* [Excerpt to read]:
+++

In 2017, Netflix dropped its long-running five-star rating system for something much more simple: a thumbs up or a thumbs down.

Todd Yellin, Netflix’s vice president of product at the time, said it was because we tend to overrate things we don’t actually want to watch. We feel very good about ourselves when we put on something demanding, but rarely, if ever, do we actually bring ourselves to do it, the metrics show.

We may rate a documentary about unrest in Ukraine more highly, he said, but we choose to watch the Adam Sandler movie 9 times out of 10.

This has long been the case for me personally. In my university days, I enjoyed a reality show on MTV called Jersey Shore, which became something of a viral sensation due to having a cast of entertaining characters engaging in hilarious and scandalous situations.

It’s not so different to getting into Dubai Bling now, one of the most enduringly popular shows in the UAE, by streaming metrics, or Vanderpump Rules, one of the most popular of the genre in 2024. The problem was this: I couldn’t admit to anyone that I loved Jersey Shore.

+++

* [Apply what you read]:
A: List every television show that the excerpt on viewing habits names by title.
B: Duplicate the excerpt on viewing habits, starting at "We may rate" and ending at "and scandalous situations.".
The saved data entries are independent material with no connection to the excerpt on viewing habits.

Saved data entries
+++

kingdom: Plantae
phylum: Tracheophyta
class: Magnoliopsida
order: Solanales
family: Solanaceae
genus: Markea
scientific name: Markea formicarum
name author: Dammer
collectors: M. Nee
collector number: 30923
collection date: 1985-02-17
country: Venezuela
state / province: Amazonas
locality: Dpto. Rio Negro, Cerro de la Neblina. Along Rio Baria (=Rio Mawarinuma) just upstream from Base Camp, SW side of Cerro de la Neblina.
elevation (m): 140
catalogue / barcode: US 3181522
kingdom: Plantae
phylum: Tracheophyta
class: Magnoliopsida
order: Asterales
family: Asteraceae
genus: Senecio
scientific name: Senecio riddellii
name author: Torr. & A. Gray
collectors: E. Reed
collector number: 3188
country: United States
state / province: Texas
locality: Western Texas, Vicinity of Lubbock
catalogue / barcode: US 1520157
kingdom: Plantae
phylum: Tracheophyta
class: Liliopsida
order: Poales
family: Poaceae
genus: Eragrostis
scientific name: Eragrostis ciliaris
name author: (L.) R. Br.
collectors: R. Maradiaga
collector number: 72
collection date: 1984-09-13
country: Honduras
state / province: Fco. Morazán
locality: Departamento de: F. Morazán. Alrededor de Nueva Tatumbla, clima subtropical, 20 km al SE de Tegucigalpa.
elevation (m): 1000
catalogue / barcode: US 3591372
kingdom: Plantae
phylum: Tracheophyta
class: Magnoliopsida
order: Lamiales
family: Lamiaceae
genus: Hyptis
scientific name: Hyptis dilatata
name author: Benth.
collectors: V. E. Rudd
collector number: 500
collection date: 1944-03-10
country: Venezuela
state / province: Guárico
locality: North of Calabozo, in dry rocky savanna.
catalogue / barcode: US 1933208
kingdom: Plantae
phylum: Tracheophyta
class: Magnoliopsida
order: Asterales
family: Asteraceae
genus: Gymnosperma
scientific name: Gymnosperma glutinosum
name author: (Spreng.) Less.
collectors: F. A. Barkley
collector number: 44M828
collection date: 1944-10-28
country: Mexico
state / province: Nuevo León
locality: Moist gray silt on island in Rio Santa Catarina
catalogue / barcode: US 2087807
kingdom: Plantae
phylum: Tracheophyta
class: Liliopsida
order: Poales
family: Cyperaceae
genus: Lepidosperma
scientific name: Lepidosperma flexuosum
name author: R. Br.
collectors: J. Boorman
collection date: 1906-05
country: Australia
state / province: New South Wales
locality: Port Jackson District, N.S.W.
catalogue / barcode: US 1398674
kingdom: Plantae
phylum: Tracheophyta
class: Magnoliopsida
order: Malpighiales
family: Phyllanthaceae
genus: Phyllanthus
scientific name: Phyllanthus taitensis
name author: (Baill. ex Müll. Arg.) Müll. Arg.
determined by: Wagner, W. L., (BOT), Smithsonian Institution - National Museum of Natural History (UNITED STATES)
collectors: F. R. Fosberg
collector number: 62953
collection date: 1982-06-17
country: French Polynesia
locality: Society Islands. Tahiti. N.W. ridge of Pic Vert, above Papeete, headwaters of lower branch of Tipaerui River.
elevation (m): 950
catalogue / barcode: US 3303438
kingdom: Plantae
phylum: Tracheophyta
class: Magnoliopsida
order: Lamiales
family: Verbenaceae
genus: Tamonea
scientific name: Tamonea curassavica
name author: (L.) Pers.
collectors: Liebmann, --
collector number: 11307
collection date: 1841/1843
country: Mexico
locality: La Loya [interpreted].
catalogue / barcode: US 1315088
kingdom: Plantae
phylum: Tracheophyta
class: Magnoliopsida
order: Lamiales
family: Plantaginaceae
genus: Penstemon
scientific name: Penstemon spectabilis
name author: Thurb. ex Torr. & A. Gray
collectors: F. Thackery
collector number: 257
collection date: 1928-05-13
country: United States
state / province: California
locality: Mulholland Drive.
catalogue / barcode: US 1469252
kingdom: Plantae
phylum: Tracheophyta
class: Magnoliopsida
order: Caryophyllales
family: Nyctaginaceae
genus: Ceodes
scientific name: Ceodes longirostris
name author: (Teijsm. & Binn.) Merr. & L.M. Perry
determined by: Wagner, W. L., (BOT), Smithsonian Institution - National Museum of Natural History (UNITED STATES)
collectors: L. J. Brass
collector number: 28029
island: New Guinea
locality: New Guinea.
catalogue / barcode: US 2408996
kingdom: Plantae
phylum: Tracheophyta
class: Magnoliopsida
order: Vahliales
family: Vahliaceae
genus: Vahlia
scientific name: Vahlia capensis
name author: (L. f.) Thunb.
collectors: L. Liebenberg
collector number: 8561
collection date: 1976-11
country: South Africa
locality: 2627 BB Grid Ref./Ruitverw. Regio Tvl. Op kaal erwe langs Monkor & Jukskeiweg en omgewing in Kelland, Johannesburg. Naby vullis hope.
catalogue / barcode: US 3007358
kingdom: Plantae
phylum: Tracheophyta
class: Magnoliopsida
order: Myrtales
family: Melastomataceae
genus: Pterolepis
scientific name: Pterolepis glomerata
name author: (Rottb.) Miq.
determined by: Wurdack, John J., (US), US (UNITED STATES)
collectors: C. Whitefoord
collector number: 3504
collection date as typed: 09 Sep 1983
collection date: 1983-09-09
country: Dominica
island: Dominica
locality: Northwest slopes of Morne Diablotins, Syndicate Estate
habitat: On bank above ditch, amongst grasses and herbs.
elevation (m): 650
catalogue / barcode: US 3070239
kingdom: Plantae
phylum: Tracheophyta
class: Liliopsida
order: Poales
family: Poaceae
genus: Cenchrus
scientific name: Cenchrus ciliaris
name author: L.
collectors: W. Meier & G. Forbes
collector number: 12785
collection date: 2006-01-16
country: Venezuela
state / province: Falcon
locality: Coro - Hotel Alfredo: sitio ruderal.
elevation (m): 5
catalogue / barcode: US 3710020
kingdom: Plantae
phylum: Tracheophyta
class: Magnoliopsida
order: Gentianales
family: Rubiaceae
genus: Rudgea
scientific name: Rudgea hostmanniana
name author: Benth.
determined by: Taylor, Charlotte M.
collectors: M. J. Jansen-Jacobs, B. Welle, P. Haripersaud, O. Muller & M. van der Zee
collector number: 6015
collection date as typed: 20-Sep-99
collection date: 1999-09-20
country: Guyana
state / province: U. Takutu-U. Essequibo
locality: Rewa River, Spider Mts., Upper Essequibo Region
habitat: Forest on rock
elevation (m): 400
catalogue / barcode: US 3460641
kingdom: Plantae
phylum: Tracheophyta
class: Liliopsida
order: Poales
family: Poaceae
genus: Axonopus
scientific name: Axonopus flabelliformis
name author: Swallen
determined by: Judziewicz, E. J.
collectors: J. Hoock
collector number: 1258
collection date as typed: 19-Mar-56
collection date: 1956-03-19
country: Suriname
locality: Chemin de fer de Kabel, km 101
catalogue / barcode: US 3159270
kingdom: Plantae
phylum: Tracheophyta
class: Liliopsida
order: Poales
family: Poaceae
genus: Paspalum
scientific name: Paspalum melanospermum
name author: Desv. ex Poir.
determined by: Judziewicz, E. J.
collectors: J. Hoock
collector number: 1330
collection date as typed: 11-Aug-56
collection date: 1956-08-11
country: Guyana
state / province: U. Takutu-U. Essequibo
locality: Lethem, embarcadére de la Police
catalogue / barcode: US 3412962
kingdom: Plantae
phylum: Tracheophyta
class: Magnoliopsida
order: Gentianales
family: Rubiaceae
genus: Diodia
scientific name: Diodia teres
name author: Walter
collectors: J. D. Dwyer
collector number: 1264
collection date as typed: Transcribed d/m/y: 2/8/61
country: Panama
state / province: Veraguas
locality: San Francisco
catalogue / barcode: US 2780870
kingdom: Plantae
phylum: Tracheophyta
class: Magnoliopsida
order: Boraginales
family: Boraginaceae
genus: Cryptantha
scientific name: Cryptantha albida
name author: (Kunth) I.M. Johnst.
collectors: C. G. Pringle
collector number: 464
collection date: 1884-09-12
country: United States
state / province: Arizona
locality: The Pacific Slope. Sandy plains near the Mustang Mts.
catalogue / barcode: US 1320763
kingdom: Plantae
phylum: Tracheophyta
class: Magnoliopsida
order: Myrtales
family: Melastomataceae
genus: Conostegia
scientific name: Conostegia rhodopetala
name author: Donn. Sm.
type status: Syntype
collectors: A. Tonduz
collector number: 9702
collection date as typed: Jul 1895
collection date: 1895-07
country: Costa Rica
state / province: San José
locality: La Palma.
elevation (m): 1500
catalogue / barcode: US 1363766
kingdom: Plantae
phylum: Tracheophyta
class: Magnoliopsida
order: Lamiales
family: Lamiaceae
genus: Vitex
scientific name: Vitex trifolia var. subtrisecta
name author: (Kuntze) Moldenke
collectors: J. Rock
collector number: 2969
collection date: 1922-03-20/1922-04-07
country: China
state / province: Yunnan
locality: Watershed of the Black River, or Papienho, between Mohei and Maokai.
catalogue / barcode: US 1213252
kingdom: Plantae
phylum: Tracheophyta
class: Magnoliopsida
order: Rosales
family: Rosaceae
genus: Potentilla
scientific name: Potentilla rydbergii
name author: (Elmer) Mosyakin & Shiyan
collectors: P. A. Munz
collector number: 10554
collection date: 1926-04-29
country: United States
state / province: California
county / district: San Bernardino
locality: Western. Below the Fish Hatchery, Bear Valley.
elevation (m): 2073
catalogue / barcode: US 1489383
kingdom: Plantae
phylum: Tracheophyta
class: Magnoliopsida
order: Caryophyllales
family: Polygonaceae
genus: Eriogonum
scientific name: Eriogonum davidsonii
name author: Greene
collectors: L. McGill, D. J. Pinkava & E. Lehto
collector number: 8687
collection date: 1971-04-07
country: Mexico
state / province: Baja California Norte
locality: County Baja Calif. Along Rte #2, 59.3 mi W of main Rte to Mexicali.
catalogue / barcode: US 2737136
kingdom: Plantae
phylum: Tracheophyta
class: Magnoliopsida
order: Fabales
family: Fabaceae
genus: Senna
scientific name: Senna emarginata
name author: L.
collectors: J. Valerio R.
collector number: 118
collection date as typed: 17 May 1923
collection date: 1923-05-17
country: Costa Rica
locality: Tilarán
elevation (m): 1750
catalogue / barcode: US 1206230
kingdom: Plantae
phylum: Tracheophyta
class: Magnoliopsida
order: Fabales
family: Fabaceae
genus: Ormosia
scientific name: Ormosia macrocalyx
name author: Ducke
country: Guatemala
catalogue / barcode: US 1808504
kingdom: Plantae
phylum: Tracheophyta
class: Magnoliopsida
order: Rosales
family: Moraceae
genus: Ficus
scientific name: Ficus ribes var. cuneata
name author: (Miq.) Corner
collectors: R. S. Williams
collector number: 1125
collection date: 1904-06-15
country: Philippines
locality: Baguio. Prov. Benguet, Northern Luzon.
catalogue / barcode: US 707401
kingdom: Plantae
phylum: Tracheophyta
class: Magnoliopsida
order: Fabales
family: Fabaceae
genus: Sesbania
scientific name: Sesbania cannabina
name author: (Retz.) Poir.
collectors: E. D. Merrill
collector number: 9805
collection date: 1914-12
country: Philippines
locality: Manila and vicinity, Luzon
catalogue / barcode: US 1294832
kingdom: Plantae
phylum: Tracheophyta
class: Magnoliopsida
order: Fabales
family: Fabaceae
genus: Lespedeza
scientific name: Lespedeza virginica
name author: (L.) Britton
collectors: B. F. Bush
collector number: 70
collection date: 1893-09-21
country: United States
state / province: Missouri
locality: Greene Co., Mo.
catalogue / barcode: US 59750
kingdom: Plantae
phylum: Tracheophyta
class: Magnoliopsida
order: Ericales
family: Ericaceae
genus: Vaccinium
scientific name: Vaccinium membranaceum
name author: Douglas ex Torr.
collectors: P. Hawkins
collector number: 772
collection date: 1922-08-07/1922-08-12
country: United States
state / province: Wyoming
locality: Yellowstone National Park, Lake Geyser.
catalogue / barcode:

+++

* [Answers]:
A: Jersey Shore, Dubai Bling, Vanderpump Rules

B:
We may rate a documentary about unrest in Ukraine more highly, he said, but we choose to watch the Adam Sandler movie 9 times out of 10.

This has long been the case for me personally. In my university days, I enjoyed a reality show on MTV called Jersey Shore, which became something of a viral sensation due to having a cast of entertaining characters engaging in hilarious and scandalous situations.